(Saved entries)
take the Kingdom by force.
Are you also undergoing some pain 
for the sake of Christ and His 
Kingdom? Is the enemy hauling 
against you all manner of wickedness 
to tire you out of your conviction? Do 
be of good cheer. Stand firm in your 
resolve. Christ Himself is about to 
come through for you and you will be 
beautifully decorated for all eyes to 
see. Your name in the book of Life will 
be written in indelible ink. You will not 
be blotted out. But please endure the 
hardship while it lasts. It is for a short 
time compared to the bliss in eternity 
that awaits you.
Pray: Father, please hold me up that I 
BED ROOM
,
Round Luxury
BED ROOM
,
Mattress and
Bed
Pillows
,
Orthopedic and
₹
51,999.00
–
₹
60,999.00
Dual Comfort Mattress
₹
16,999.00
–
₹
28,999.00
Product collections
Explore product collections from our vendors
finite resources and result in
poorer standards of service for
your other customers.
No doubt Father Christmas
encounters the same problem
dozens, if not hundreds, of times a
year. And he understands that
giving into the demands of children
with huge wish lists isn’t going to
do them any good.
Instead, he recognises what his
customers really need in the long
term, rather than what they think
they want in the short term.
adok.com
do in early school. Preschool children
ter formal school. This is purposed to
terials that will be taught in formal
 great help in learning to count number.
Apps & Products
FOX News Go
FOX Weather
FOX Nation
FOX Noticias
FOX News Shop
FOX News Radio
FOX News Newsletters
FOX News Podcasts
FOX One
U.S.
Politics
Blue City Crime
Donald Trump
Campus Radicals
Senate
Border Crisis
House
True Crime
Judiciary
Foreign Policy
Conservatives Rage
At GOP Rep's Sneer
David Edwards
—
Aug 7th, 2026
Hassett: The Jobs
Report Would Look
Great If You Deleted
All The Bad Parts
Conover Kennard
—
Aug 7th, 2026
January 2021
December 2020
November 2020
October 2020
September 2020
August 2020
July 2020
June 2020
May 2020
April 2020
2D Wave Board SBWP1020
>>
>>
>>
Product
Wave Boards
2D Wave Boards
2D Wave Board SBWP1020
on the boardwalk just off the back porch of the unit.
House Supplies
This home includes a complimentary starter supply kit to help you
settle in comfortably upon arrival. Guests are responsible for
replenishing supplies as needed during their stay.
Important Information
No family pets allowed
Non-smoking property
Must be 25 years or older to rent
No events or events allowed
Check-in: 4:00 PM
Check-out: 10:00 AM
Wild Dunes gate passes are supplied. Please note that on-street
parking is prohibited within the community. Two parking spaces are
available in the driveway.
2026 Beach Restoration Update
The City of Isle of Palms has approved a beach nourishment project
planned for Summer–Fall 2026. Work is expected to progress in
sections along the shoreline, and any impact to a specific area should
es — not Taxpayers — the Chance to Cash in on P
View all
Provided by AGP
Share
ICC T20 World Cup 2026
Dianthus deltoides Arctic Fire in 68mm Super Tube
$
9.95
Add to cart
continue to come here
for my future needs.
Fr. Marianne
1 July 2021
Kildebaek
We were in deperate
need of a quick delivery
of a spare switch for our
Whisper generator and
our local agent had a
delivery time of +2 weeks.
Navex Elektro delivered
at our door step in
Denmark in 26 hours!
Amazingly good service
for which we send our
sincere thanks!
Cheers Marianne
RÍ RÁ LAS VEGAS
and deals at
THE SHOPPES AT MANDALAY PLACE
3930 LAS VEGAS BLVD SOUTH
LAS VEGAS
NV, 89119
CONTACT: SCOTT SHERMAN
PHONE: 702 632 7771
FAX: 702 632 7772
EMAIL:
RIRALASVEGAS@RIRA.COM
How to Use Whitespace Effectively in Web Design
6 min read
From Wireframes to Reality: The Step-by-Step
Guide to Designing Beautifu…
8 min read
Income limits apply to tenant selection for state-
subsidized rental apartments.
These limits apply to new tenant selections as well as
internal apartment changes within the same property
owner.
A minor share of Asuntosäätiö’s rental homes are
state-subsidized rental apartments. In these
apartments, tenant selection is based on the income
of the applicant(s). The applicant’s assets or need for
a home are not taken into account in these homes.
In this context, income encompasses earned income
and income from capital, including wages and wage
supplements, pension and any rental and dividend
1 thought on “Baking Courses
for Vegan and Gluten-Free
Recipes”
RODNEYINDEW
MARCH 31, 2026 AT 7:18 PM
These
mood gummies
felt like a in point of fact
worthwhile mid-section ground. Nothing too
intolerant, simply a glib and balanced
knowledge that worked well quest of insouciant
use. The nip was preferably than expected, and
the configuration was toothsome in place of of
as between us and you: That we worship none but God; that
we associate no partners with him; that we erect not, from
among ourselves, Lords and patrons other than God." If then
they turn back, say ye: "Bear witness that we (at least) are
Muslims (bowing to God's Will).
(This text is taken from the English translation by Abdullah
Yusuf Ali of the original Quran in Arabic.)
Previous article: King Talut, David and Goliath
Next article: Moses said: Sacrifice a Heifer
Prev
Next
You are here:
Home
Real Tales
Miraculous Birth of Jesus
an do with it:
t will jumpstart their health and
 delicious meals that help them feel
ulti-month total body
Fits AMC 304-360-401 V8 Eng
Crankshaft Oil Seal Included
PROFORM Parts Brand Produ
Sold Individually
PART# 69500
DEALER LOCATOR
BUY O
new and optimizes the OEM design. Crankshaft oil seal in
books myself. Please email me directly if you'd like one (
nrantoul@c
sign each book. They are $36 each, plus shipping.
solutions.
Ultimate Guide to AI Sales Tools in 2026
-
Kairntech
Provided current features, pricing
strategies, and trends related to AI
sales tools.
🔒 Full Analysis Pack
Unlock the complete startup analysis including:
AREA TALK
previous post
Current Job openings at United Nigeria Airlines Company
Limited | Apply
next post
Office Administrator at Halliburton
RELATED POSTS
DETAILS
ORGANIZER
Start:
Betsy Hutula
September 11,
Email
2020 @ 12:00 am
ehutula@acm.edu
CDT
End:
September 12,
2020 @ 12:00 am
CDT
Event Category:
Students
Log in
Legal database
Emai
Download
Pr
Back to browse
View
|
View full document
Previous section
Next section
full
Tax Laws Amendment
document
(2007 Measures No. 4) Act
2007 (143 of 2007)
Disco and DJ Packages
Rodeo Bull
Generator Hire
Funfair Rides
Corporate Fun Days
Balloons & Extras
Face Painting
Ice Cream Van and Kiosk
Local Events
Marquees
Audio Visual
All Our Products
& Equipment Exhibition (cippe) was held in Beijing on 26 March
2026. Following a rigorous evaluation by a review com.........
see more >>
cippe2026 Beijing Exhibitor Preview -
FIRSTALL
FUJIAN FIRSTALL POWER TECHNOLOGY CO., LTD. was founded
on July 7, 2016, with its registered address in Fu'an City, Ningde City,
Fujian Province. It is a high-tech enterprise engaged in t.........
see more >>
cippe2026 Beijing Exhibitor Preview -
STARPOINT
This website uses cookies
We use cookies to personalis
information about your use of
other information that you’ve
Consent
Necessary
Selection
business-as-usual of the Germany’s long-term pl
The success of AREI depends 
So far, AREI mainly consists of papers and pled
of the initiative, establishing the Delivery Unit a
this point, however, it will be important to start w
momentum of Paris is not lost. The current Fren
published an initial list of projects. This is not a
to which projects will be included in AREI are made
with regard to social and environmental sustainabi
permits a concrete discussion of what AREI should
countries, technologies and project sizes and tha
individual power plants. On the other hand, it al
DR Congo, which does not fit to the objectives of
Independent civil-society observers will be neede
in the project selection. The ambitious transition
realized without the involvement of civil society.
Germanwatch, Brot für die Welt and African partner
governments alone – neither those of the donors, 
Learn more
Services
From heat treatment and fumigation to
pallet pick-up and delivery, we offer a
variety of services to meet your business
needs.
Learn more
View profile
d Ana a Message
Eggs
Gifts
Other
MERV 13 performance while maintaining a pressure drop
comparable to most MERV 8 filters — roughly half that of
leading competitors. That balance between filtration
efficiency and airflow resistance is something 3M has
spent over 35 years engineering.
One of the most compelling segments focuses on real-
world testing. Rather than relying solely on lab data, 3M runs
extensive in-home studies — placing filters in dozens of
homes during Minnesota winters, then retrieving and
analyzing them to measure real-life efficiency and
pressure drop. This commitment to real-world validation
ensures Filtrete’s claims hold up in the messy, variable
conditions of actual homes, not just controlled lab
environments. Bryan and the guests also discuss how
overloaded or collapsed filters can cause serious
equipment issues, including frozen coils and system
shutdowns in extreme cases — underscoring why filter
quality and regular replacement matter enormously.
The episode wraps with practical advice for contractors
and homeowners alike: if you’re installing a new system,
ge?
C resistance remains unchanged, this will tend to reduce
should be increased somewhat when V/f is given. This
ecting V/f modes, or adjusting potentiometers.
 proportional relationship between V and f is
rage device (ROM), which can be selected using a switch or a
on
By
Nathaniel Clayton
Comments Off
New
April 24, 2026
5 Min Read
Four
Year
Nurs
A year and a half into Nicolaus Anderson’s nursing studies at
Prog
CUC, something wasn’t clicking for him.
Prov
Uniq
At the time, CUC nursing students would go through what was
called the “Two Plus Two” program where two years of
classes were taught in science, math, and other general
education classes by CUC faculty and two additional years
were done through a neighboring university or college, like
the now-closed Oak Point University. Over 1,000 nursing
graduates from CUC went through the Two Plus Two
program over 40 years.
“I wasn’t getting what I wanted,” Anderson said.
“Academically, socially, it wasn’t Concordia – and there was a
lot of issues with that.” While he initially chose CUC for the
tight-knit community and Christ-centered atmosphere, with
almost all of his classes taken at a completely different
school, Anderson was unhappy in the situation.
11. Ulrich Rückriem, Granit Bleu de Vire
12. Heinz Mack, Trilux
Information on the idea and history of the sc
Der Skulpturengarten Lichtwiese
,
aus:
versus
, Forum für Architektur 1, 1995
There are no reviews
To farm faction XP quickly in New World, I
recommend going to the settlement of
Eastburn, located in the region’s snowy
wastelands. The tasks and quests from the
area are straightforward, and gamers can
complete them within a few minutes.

*What you have to do*.
Look through the records for the string "studies". Copy every line that has it.

*Exercise output*.
extensive in-home studies — placing filters in dozens of
A year and a half into Nicolaus Anderson’s nursing studies at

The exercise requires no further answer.